Required action: Repeat the following data exactly, omitting pictures.
(Information shown Opens)
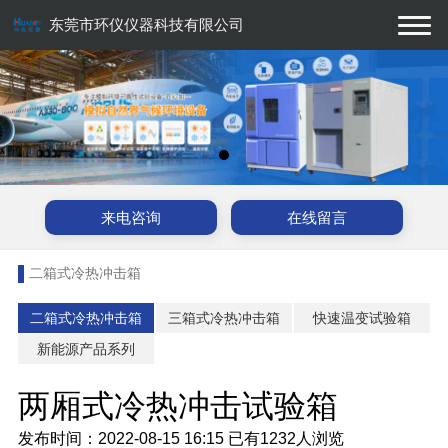
东莞市环仪仪器科技有限公司
来电咨询
在线留言
二箱式冷热冲击箱
二箱式冷热冲击箱
三箱式冷热冲击箱
快速温变试验箱
新能源产品系列
两厢式冷热冲击试验箱
发布时间：2022-08-15 16:15
已有
1232人浏览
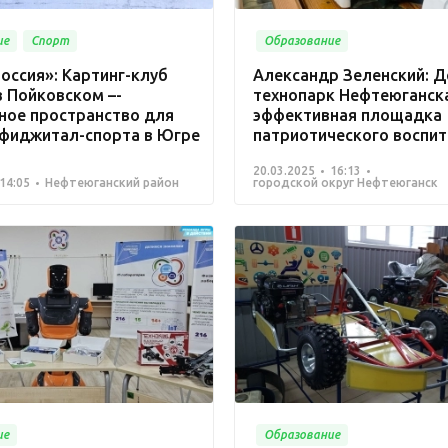
ие
Спорт
Образование
оссия»: Картинг-клуб
Александр Зеленский: Д
в Пойковском –­
технопарк Нефтеюганска
ное пространство для
эффективная площадка
 фиджитал-спорта в Югре
патриотического воспит
20.03.2025
16:13
14:05
Нефтеюганский район
городской округ Нефтеюганск
ие
Образование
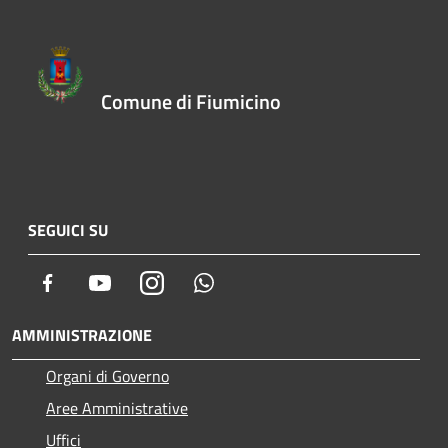
Comune di Fiumicino
SEGUICI SU
Facebook
Youtube
Instagram
Whatsapp
AMMINISTRAZIONE
Organi di Governo
Aree Amministrative
Uffici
(Information shown Closes)
Task response:
东莞市环仪仪器科技有限公司
来电咨询
在线留言
二箱式冷热冲击箱
二箱式冷热冲击箱
三箱式冷热冲击箱
快速温变试验箱
新能源产品系列
两厢式冷热冲击试验箱
发布时间：2022-08-15 16:15
已有
1232人浏览
ие
Спорт
Образование
оссия»: Картинг-клуб
Александр Зеленский: Д
в Пойковском –­
технопарк Нефтеюганска
ное пространство для
эффективная площадка
 фиджитал-спорта в Югре
патриотического воспит
20.03.2025
16:13
14:05
Нефтеюганский район
городской округ Нефтеюганск
ие
Образование
Comune di Fiumicino
SEGUICI SU
Facebook
Youtube
Instagram
Whatsapp
AMMINISTRAZIONE
Organi di Governo
Aree Amministrative
Uffici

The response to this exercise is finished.